Gradually, I began to regain my strength and endurance. As I did, I began doing more around the apartment. I hardly fell down now which allowed me to move around more freely without Mark having to be there. One day, I remember very well, I received a clear-cut miracle. Mark was helping my mother pick up donations of furniture for the Katrina victims. The Catholic church was sponsoring a donations drive. While he was gone, I decided that I wanted some hot tea. I don’t know why I did this but here is my “bright idea”; we didn’t have a teapot, so I thought I’d put the tea bags in the basket of the coffee maker. Not too smart! As it was brewing, I looked over to see it was overflowing all over the countertop. Now the rational thing to do would have been to shut it off but my brain was not doing logical thought processes very well. So what did I do? I grabbed the basket with the tea bags and started to pull it out! Of course, the boiling hot water ran all over my hand! I screamed in pain, ran to the sink, threw the basket in it, turned on the cold water, stuck my hand (which was already beet red and blistering) under the water and burst out crying. Out loud I cried, “Why?! God I can’t take anymore! Why did this have to happen? Help me!!” I was crying so hard that I could barely see, but I grabbed a cup, put some ice and water in it and then plunged my hand in as far as it would go. The frigid water immediately started numbing my hand.

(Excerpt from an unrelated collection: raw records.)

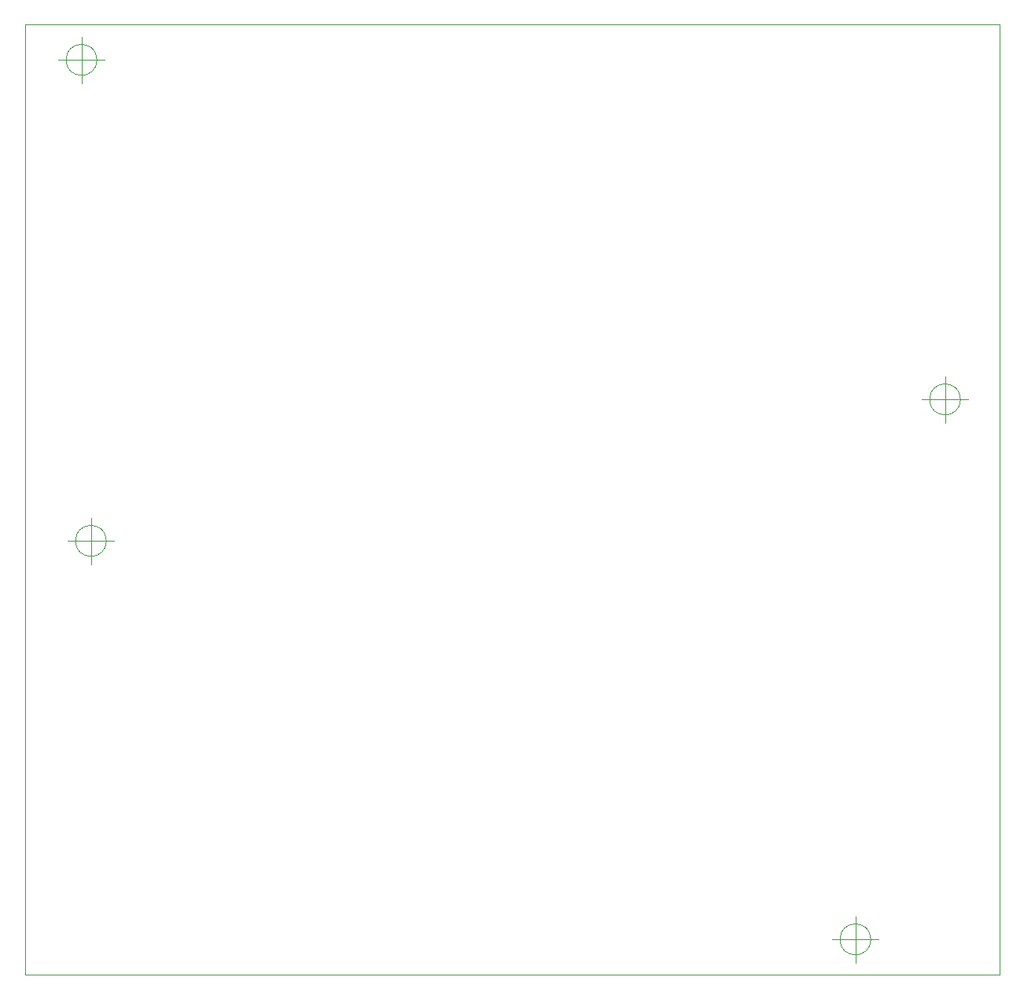
<source format=gbr>
G04 #@! TF.GenerationSoftware,KiCad,Pcbnew,(5.1.5)-3*
G04 #@! TF.CreationDate,2020-01-27T16:03:33-05:00*
G04 #@! TF.ProjectId,CombinedPnl_pcb,436f6d62-696e-4656-9450-6e6c5f706362,rev?*
G04 #@! TF.SameCoordinates,Original*
G04 #@! TF.FileFunction,Profile,NP*
%FSLAX46Y46*%
G04 Gerber Fmt 4.6, Leading zero omitted, Abs format (unit mm)*
G04 Created by KiCad (PCBNEW (5.1.5)-3) date 2020-01-27 16:03:33*
%MOMM*%
%LPD*%
G04 APERTURE LIST*
%ADD10C,0.100000*%
G04 APERTURE END LIST*
D10*
X196596000Y-89408000D02*
X196596000Y-90170000D01*
X91694000Y-89408000D02*
X91694000Y-90170000D01*
X91694000Y-89408000D02*
X91694000Y-38608000D01*
X196596000Y-38608000D02*
X196596000Y-89408000D01*
X91694000Y-38608000D02*
X196596000Y-38608000D01*
X192420666Y-78994000D02*
G75*
G03X192420666Y-78994000I-1666666J0D01*
G01*
X188254000Y-78994000D02*
X193254000Y-78994000D01*
X190754000Y-76494000D02*
X190754000Y-81494000D01*
X99456666Y-42418000D02*
G75*
G03X99456666Y-42418000I-1666666J0D01*
G01*
X95290000Y-42418000D02*
X100290000Y-42418000D01*
X97790000Y-39918000D02*
X97790000Y-44918000D01*
X196596000Y-140970000D02*
X91694000Y-140970000D01*
X91694000Y-140970000D02*
X91694000Y-90170000D01*
X196596000Y-90170000D02*
X196596000Y-140970000D01*
X100472666Y-94234000D02*
G75*
G03X100472666Y-94234000I-1666666J0D01*
G01*
X96306000Y-94234000D02*
X101306000Y-94234000D01*
X98806000Y-91734000D02*
X98806000Y-96734000D01*
X182768666Y-137160000D02*
G75*
G03X182768666Y-137160000I-1666666J0D01*
G01*
X178602000Y-137160000D02*
X183602000Y-137160000D01*
X181102000Y-134660000D02*
X181102000Y-139660000D01*
M02*

</source>
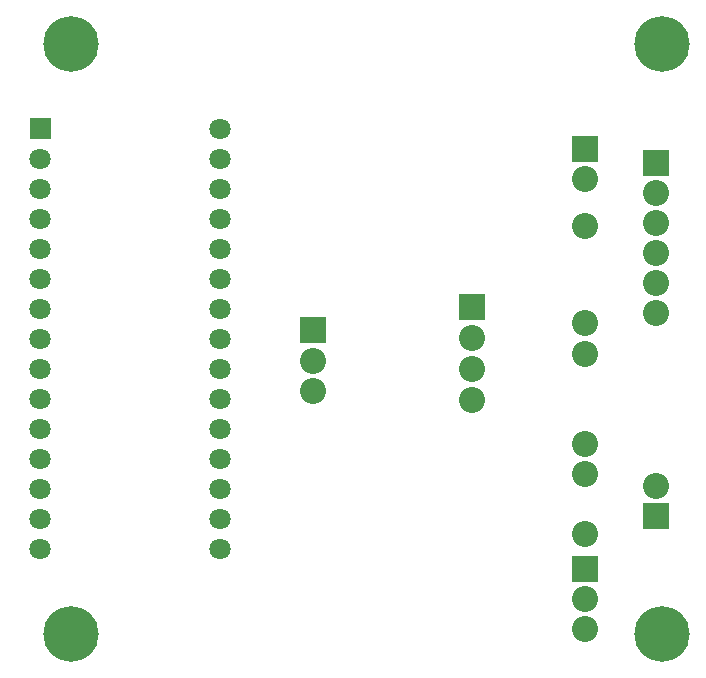
<source format=gts>
G04 Layer: TopSolderMaskLayer*
G04 EasyEDA v6.4.19.5, 2021-05-27T00:11:37--3:00*
G04 bf34132eec9142e49db4406177482e83,59636247558045d2802cba280e4ac9d9,10*
G04 Gerber Generator version 0.2*
G04 Scale: 100 percent, Rotated: No, Reflected: No *
G04 Dimensions in millimeters *
G04 leading zeros omitted , absolute positions ,4 integer and 5 decimal *
%FSLAX45Y45*%
%MOMM*%

%ADD26C,2.2032*%
%ADD28C,1.8032*%
%ADD29C,4.7032*%

%LPD*%
G36*
X5339841Y4376928D02*
G01*
X5339841Y4597400D01*
X5560313Y4597400D01*
X5560313Y4376928D01*
G37*
D26*
G01*
X5450077Y4233176D03*
G01*
X5450077Y3979176D03*
G01*
X5450077Y3725176D03*
G01*
X5450077Y3471176D03*
G01*
X5450077Y3217176D03*
G01*
X5450077Y1753882D03*
G36*
X5339841Y1389634D02*
G01*
X5339841Y1610105D01*
X5560313Y1610105D01*
X5560313Y1389634D01*
G37*
G36*
X147828Y4687823D02*
G01*
X147828Y4868163D01*
X328168Y4868163D01*
X328168Y4687823D01*
G37*
D28*
G01*
X238000Y4524001D03*
G01*
X238000Y4270001D03*
G01*
X238000Y4016001D03*
G01*
X238000Y3762001D03*
G01*
X238000Y3508001D03*
G01*
X238000Y3254001D03*
G01*
X238000Y3000001D03*
G01*
X238000Y2746001D03*
G01*
X238000Y2492001D03*
G01*
X238000Y2238001D03*
G01*
X238000Y1984001D03*
G01*
X238000Y1730001D03*
G01*
X238000Y1476001D03*
G01*
X238000Y1222001D03*
G01*
X1762000Y4778001D03*
G01*
X1762000Y4524001D03*
G01*
X1762000Y4270001D03*
G01*
X1762000Y4016001D03*
G01*
X1762000Y3762001D03*
G01*
X1762000Y3508001D03*
G01*
X1762000Y3254001D03*
G01*
X1762000Y3000001D03*
G01*
X1762000Y2746001D03*
G01*
X1762000Y2492001D03*
G01*
X1762000Y2238001D03*
G01*
X1762000Y1984001D03*
G01*
X1762000Y1730001D03*
G01*
X1762000Y1476001D03*
G01*
X1762000Y1222001D03*
G36*
X4739893Y4493768D02*
G01*
X4739893Y4714239D01*
X4960111Y4714239D01*
X4960111Y4493768D01*
G37*
D26*
G01*
X4850000Y4350001D03*
G01*
X4849875Y1345958D03*
G01*
X4849875Y1853958D03*
G01*
X4851974Y3132574D03*
G01*
X4851974Y3958074D03*
G01*
X4850000Y2874992D03*
G01*
X4850000Y2112992D03*
D29*
G01*
X499998Y5500001D03*
G01*
X5499999Y5500001D03*
G01*
X499998Y500001D03*
G01*
X5499999Y500001D03*
G36*
X4739893Y943863D02*
G01*
X4739893Y1164081D01*
X4960111Y1164081D01*
X4960111Y943863D01*
G37*
D26*
G01*
X4850000Y800000D03*
G01*
X4850000Y546000D03*
G36*
X2434843Y2964942D02*
G01*
X2434843Y3185160D01*
X2655315Y3185160D01*
X2655315Y2964942D01*
G37*
G01*
X2545029Y2554973D03*
G01*
X3890035Y3005975D03*
G01*
X3890035Y2745955D03*
G01*
X2545029Y2814967D03*
G36*
X3779774Y3155695D02*
G01*
X3779774Y3376168D01*
X4000245Y3376168D01*
X4000245Y3155695D01*
G37*
G01*
X3890035Y2485961D03*
M02*

</source>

I thought, “Mark’s gonna kill me!” Then I went to get the phone and call him to take me to the hospital. He didn’t answer. So I called my mom’s phone. When she answered, in between sobs, I told her what had happened. She said that Mark was loading some furniture and then they were taking what he had to drop it off. She would tell him to call me when he was done loading up. Of course, she was freaking out! Within 5 minutes, Mark called me back. He said, “What have you done?” That only made me start crying harder. He didn’t mean it badly, he just wanted to know what was going on so that he knew what he had to do. I told him the whole story and said that I needed to go to the hospital because it was burned pretty badly. He told me he would hurry home as fast as he could.
The whole time I waited for Mark to get home I prayed and never took my hand out of the water. I thought that it was not hurting as much because it was numb, but I was wrong. Mark came flying up the stairs about 30 minutes later (he had been clear across town). He said, “Let’s go! Show it to me.” So I began to pull my hand out of the ice water and, as I did, I started saying, “Thank you Jesus, thank you Jesus…” over and over again. Mark looked down at my hand, there wasn’t a mark on it!! No blisters, no swelling, and normal in color. That was a undisputeable miracle from God! It is the God’s honest truth. And I’ll leave you with that to think about for today.
Always remember that Jesus died for us because He loves us!